Toutes les prières se ramènent à ce modèle : mon Dieu, si vous n’êtes pas la dernière des vaches, faites que…

Faites que moi…

Moi…

Car le catholique tient à son moi, ne tient qu’à son moi, son moi dont il lui faut faire le salut et qu’il ne veut pas laisser enliser dans les sables mouvants des tentations, le chéri.

Dans toutes les polémiques engagées ou soutenues par Massis et consorts, le point de vue de ces messieurs du catholicisme était la nécessité de sauver, coûte que coûte, la notion de personne, fondement même de la société actuelle.

Personnes légales, personnes civiles, chacune se veut souveraine, oppose ses intérêts notariés à ceux de ses voisins, et dans les querelles prétendues les plus désintéressées, il n’est question que de murs mitoyens.

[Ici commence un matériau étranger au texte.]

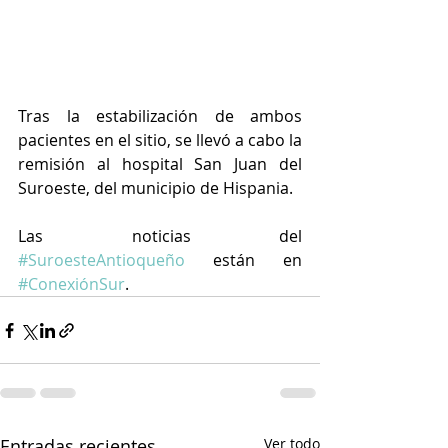
Tras la estabilización de ambos 
pacientes en el sitio, se llevó a cabo la 
remisión al hospital San Juan del 
Suroeste, del municipio de Hispania.
Las noticias del 
#SuroesteAntioqueño
 están en 
#ConexiónSur
.
Entradas recientes
Ver todo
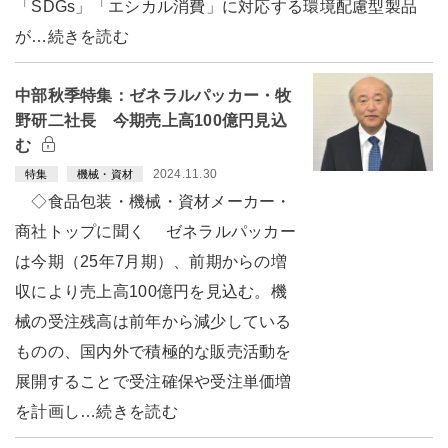
「SDGs」「エシカル消費」に対応する環境配慮型製品
が…続きを読む
中部秋季特集：ゼネラルパッカー・牧
野研二社長 今期売上高100億円見込
む
2024.11.30
特集
機械・資材
◇食品包装・機械・資材メーカー・
商社トップに聞く ゼネラルパッカー
は今期（25年7月期）、前期からの増
収により売上高100億円を見込む。機
械の受注残高は前年から減少している
ものの、国内外で積極的な販売活動を
展開することで受注確保や受注単価増
を計画し…続きを読む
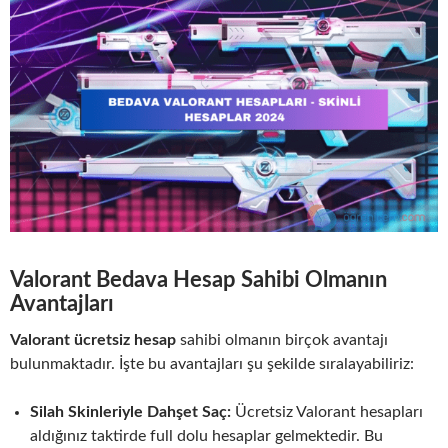
Valorant Bedava Hesap Sahibi Olmanın
Avantajları
Valorant ücretsiz hesap
sahibi olmanın birçok avantajı
bulunmaktadır. İşte bu avantajları şu şekilde sıralayabiliriz:
Silah Skinleriyle Dahşet Saç:
Ücretsiz Valorant hesapları
aldığınız taktirde full dolu hesaplar gelmektedir. Bu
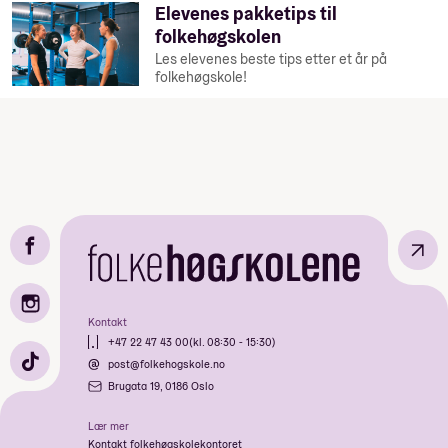
Elevenes pakketips til
folkehøgskolen
Les elevenes beste tips etter et år på
folkehøgskole!
↗
Kontakt
+47 22 47 43 00
(kl. 08:30 - 15:30)
post@folkehogskole.no
Brugata 19, 0186 Oslo
Lær mer
Kontakt folkehøgskolekontoret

Tout cela d’ailleurs avec des précautions oratoires, telles que, par exemple, le fameux distinguo entre justement la personne et l’individu.

Mais que l’individu s’endimanche ou non en personne, retenons la volonté, la rage du catholicisme de claquemurer chacun dans sa peau, de nier tout pouvoir de ramifications, donc d’amour, aux membres d’une espèce, laquelle n’en répond pas moins de la faute de son premier père. Cette notion de péché originel serait burlesque sans plus, si elle n’avait contraint au complexe d’infériorité des millions et millions d’hommes ; pour les mener, en conclusion, à cette formule, au moins égoïste : Chacun pour soi et Dieu pour tous.